Extract the passage of the App.net commentary below, starting at "Is there anyone" and ending at "but so be it.", copying it word for word.

* EXTRACT TO READ:
--------------------
Is there anyone with the remotest connection to App.net who hasn't read the ADN State of the Union post yet? I doubt it. It's been endlessly discussed over the last couple of days, and there's a pretty clear divide between those who see it as the end, or the beginning of the end, and those who see it as a new beginning. I'm still figuring out what I think about it, but I find that I have a few things to say about it anyway, because why leave the tech douchebaggery to others? I'm sure this will not be entirely well-received, but so be it.
Let me say at the outset that I'm sticking with ADN, because I like it, and I'll be there until they turn off the lights (or the fabled #adnprinter). But let's not kid ourselves. It's not a commercial success. It may not be an abject failure (yet), but laying off the entire staff, open-sourcing the code and taking the founders off the payroll is not the natural progression for a successful project. I actually give Dalton and Bryan a lot of credit for not just doing the easy thing and winding it up, instead of doing us all a favor by keeping it going for now, but I can't quite shake the feeling that I've seen this play before. What we're really looking at now is a probable state of benign neglect, at best. It may continue in this state for some time, but if you think it was hard to convince your friends to join ADN before, when it had a full-time support staff and VC-sponsored development, you ain't seen nothin' yet. And I'm not sure how you convince developers to build apps when the Developer Incentive Program has been killed, and even the best developers (paging Bill Kunz…) have been unable to make much money from their efforts.
--------------------
* COLLECTED DATA:
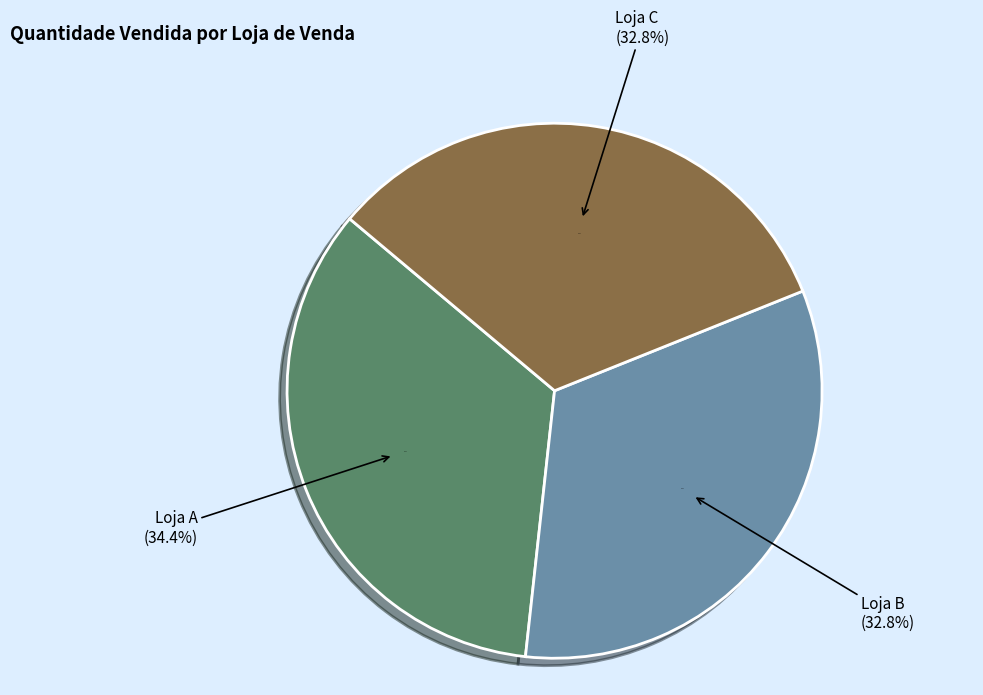

To the nearest percent, what is the average slice percentage?

33%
--------------------
* ANSWER SECTION:
Is there anyone with the remotest connection to App.net who hasn't read the ADN State of the Union post yet? I doubt it. It's been endlessly discussed over the last couple of days, and there's a pretty clear divide between those who see it as the end, or the beginning of the end, and those who see it as a new beginning. I'm still figuring out what I think about it, but I find that I have a few things to say about it anyway, because why leave the tech douchebaggery to others? I'm sure this will not be entirely well-received, but so be it.